## Exercise data
Start of Block

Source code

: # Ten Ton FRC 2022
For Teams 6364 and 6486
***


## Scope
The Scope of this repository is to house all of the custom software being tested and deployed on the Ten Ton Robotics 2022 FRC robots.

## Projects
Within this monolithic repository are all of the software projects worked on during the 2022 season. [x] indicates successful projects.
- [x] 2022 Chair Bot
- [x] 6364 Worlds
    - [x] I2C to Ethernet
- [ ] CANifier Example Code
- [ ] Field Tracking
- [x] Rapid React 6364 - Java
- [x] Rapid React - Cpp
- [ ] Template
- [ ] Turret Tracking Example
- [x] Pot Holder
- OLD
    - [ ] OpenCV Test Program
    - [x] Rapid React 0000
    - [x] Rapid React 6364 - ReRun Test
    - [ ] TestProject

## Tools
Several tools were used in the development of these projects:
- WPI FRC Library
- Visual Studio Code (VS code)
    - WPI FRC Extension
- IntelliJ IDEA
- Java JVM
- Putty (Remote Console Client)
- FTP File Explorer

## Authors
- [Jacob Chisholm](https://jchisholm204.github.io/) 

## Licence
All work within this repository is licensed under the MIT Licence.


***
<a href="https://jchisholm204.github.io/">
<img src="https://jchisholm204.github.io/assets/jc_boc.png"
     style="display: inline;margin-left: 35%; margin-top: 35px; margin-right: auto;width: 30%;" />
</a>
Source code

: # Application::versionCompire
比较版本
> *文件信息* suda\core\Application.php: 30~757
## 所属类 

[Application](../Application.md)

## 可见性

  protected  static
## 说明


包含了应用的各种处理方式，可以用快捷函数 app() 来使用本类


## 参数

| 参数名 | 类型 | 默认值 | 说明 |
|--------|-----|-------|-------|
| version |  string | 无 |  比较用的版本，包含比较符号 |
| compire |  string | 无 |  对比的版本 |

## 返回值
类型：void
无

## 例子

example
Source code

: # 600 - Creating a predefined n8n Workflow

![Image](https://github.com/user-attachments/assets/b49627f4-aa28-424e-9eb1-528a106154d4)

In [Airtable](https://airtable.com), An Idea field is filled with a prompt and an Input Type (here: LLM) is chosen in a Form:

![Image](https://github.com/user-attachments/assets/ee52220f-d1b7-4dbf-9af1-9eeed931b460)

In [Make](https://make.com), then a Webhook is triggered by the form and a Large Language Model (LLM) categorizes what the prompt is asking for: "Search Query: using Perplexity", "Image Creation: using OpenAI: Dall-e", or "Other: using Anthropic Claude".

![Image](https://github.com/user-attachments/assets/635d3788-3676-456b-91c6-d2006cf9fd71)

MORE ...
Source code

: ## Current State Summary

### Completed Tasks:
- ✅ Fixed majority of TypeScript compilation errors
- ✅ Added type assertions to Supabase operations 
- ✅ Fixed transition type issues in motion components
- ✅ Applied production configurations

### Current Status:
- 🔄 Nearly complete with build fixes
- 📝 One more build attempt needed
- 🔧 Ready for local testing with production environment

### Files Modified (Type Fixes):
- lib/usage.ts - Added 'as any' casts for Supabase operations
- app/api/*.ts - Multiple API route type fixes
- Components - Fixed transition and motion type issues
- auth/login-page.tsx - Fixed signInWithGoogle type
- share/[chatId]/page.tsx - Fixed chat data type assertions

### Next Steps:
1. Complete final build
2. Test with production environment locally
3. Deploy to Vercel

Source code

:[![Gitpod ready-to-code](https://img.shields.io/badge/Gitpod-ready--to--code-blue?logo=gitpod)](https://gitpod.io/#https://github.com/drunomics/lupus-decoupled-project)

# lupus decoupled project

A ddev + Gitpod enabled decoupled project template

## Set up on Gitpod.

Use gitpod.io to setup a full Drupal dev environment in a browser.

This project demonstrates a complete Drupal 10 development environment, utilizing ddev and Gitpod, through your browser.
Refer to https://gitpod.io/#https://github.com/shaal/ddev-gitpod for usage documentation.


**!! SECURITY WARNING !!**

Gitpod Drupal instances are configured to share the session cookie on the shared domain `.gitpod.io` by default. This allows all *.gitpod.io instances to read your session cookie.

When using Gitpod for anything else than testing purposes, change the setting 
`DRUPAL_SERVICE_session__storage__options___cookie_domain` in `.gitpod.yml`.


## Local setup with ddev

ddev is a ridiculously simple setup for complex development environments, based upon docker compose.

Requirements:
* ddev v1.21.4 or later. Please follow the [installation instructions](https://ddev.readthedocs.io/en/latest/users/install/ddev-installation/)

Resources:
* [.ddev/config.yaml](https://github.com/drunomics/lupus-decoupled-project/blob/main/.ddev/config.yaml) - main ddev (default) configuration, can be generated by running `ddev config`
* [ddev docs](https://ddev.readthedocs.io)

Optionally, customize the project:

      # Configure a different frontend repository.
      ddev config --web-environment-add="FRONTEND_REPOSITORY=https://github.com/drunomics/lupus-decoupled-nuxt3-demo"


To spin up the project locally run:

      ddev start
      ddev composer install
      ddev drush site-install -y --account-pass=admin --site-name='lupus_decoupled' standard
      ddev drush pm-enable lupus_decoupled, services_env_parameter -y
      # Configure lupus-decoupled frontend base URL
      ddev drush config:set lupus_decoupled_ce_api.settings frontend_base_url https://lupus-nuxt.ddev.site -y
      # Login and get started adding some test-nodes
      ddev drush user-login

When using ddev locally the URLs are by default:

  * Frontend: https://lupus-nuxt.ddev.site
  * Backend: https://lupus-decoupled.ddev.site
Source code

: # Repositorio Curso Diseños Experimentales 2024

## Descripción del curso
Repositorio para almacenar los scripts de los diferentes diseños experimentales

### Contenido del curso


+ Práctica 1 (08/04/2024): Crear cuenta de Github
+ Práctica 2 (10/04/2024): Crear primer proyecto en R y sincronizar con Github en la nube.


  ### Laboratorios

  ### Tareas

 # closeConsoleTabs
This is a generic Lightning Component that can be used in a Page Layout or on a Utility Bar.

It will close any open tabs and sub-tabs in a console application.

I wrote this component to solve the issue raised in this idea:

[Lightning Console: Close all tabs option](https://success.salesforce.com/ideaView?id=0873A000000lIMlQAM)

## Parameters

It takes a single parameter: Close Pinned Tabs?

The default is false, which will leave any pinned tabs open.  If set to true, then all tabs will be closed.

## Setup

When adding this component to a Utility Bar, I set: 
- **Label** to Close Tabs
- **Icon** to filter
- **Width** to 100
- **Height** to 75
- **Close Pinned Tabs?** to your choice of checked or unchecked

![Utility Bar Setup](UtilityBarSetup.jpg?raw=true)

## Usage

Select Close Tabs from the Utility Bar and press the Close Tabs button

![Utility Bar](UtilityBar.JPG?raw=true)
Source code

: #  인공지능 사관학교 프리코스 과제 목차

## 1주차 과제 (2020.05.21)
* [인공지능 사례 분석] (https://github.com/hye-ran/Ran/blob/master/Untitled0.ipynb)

End of Block
Start of Block

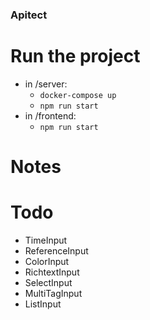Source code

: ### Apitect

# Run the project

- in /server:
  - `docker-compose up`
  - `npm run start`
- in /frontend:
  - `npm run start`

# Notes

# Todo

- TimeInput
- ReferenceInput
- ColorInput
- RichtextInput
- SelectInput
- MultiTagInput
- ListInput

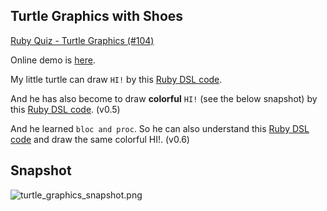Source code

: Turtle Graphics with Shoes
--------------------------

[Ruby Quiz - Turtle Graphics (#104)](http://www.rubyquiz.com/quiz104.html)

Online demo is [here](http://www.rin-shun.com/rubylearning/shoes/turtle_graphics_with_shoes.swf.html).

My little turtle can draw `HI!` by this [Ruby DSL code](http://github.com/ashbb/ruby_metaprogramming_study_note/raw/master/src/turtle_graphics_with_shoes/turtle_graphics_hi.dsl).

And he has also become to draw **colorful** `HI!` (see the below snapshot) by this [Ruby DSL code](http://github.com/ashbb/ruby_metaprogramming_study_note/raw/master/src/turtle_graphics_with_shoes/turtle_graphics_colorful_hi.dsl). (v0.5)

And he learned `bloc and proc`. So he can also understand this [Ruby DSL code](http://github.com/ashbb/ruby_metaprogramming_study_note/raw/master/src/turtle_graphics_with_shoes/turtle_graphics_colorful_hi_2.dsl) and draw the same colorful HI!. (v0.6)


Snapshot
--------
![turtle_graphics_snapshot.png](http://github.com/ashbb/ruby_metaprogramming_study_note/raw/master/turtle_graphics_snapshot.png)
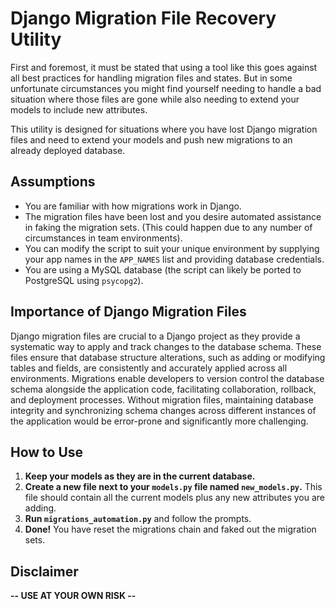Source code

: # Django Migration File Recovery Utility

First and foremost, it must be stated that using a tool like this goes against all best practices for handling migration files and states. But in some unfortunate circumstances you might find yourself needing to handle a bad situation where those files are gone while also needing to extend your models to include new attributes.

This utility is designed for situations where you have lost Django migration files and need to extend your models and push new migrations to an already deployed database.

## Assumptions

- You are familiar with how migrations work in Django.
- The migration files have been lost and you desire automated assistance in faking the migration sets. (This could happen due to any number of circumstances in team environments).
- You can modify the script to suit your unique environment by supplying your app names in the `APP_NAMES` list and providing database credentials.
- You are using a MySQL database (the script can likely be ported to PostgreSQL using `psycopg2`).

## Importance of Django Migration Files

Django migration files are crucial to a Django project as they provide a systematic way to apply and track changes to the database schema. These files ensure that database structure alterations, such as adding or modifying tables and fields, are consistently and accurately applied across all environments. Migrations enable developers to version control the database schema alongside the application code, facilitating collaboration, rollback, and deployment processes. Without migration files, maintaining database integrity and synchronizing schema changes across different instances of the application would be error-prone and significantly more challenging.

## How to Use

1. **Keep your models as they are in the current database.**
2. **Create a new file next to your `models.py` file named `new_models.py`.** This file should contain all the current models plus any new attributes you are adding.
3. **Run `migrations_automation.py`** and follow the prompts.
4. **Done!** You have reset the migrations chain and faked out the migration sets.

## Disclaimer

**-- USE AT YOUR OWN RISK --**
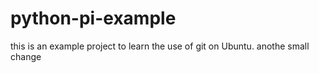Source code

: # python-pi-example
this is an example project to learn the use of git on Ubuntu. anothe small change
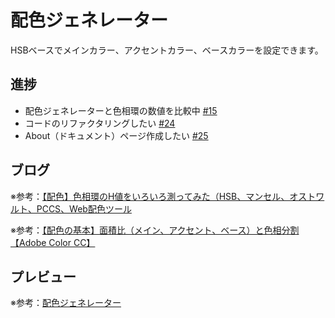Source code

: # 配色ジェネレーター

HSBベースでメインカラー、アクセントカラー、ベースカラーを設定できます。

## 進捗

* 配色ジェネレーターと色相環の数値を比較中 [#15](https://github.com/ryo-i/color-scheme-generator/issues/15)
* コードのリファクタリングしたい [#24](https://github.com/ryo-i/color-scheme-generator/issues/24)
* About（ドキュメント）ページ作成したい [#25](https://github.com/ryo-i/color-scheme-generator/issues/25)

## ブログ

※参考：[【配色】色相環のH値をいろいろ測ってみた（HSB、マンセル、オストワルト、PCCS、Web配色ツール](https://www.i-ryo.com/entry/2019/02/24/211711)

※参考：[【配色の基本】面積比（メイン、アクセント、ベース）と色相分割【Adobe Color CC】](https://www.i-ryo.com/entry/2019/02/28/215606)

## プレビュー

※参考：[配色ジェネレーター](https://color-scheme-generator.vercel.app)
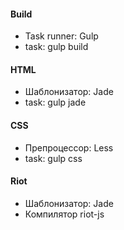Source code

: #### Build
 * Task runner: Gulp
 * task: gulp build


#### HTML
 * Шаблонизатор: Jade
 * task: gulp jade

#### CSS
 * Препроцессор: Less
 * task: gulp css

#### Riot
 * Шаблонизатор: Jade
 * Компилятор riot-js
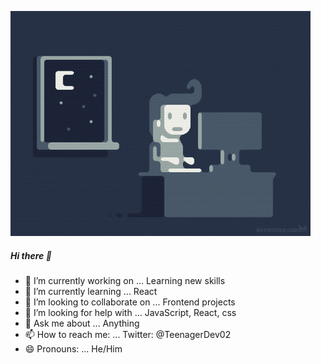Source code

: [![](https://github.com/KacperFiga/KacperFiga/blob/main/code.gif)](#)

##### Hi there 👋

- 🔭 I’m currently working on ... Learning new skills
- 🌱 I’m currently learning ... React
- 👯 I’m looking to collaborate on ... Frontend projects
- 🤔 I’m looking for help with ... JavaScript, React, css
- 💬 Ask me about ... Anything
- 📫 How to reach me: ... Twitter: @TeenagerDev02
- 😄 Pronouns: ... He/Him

End of Block
Start of Block

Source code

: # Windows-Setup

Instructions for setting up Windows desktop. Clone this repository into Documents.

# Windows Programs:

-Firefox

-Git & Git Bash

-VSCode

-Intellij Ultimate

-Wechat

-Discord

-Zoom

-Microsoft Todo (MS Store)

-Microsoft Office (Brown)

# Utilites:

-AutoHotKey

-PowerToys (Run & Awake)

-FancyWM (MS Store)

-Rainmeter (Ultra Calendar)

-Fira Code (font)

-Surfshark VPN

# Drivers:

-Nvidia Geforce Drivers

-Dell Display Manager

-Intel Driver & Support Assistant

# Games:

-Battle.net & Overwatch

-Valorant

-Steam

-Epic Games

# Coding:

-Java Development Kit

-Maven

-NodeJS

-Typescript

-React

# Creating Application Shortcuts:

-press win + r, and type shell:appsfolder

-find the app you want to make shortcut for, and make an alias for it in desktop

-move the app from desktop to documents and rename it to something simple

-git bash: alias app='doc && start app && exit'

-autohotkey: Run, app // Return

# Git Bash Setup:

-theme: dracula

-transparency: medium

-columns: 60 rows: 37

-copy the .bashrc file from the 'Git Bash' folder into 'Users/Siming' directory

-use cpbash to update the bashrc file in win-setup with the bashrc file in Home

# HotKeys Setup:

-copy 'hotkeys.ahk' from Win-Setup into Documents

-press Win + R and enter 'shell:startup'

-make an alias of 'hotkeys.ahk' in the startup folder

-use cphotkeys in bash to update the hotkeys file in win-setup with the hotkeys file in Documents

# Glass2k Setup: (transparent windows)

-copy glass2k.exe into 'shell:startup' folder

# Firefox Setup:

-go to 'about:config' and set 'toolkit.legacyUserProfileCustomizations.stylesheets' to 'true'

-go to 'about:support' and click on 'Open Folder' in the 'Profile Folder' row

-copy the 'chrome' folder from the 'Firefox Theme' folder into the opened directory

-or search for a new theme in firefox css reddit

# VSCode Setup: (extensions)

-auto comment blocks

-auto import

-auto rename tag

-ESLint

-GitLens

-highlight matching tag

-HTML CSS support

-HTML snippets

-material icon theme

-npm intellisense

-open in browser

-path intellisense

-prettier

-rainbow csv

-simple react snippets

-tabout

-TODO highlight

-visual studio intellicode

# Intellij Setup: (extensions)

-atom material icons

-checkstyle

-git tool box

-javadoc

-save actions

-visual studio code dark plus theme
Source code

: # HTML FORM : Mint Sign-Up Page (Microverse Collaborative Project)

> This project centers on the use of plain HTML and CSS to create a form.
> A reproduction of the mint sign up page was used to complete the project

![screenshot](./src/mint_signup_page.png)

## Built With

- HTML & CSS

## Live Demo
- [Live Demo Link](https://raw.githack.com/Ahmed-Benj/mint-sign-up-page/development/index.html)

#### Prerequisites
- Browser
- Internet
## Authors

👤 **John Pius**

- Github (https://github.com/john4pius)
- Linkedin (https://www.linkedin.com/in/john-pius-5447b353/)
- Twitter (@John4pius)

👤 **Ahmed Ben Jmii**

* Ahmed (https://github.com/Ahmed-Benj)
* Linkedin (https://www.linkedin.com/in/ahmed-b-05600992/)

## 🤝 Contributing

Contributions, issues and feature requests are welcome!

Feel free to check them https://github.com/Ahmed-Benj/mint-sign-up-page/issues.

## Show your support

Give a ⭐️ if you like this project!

End of Block

Look through the records and copy down every line that holds "drush".

## Answer to the exercise
      ddev drush site-install -y --account-pass=admin --site-name='lupus_decoupled' standard
      ddev drush pm-enable lupus_decoupled, services_env_parameter -y
      ddev drush config:set lupus_decoupled_ce_api.settings frontend_base_url https://lupus-nuxt.ddev.site -y
      ddev drush user-login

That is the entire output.